Listening to the considered and measured tones of McLean Sibanda, head of the Innovation Fund's patent office, it's hard to imagine that he finds it almost impossible to have a round of golf without playing to win.
It's not only on the golf course that he competes but in almost every aspect of his life.
As a child growing up in Bulawayo, Zimbabwe, he was always in the top three in his class - quite a feat, considering he was at Plumtree High School, a school that has reportedly produced more Rhodes Scholars than any other in the world.
Sibanda won a scholarship from De Beers to study materials and metallurgical engineering at Wits and moved to SA in 1989 to do so.
De Beers also sponsored his master's degree, for which he did research into better ways of manufacturing synthetic diamond.
While he was learning about the movement of carbon, he was also learning a bit about SA politics.
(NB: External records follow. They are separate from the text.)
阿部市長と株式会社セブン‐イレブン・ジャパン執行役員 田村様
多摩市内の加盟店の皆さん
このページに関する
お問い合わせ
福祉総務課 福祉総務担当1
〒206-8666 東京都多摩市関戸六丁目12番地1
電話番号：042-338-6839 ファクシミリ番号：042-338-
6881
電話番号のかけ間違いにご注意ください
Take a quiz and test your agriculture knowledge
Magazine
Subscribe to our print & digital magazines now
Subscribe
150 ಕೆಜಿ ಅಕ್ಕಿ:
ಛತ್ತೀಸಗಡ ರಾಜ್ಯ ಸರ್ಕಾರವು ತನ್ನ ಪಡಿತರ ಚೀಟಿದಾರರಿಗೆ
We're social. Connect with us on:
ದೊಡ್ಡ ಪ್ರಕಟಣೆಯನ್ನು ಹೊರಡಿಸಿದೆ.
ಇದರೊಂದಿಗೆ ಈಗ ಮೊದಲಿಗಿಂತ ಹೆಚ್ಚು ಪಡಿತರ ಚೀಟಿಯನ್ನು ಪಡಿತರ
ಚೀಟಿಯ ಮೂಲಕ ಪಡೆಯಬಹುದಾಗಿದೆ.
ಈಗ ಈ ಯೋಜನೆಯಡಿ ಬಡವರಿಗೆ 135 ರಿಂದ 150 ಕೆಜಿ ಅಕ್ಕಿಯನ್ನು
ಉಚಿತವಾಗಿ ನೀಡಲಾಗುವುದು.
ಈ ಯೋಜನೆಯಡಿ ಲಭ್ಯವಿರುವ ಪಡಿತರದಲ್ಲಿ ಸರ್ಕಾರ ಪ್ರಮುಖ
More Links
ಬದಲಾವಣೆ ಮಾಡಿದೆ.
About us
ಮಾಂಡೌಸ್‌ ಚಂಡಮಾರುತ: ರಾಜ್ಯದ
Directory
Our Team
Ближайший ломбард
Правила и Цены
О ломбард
Informed by his black comrades at Wits that it was not acceptable to play for a traditionally white tennis club, Sibanda promptly established the All Sports Council. Few of his fellow students played tennis, so with the support of Wits, he qualified as a professional tennis coach and began coaching fellow students, later becoming a member of Tennis SA's national board of examiners.
Sibanda joined De Beers Industrial Diamonds as a researcher and worked on a number of projects involving synthetic diamond and cubic boron nitride. As time went by he noticed that few "pure" engineers ever seemed to reach board level. "I wanted a qualification that would position me for a leadership role," he says. So a year after joining De Beers he began studying for his LLB.
"I had been exposed to intellectual property (IP) issues - one of my first projects involved the modified properties of diamonds for grinding - so I thought I'd look at law."
By the time he had finished his law degree in 2001 he was leading De Beers' IP management team. But he left De Beers soon after qualifying. "The company was restructuring and didn't seem to have a fully developed IP strategy. I felt there was not much opportunity for me."
So Sibanda went to practical legal training school for six months to consolidate his legal training and prepare for the board exam. He completed his articles at Adams & Adams and qualified as a patent attorney in 2003. "It was challenging and quite mind-boggling at times. It was like learning a new language. You have to think carefully about what you have said and what you will say as you can't be inconsistent in thinking."
But he persevered. "At the time there were no black patent attorneys. I wanted to change that."
It was his mother who brought him up to strive for the best, he says. She was once the lay president of the Methodist C hurch in Zimbabwe, and said " you can do anything you want but have to work hard for it".
In 2004 he moved again, this time to the Innovation Fund. "I was doing too much litigation and too much drafting of specifications and agreements. I wanted to get into commercialisation."
His brief was to establish the fund's IP management office, with the emphasis on commercialisation. And he loves it. "IP is a new field in SA. We haven't really seen IP management here. This is the first generation. What's next is not just protection of IP, but exploitation, where you convert what you have protected into a tangible output. For a developing country, this emphasis is key.
"We've set up a patent attorney development programme to increase IP capacity and the number of black patent attorneys. I've also been involved with national IP policy and setting up technology transfer offices at SA's universities. It is exciting ; this thinking will be the foundation for IP development in this country."
It must be this passion for his job that keeps him there despite the efforts of head-hunters. "What I'm doing feeds into a greater purpose and agenda. I want to see some things I am working on come to fruition. Because when you move on, your projects die."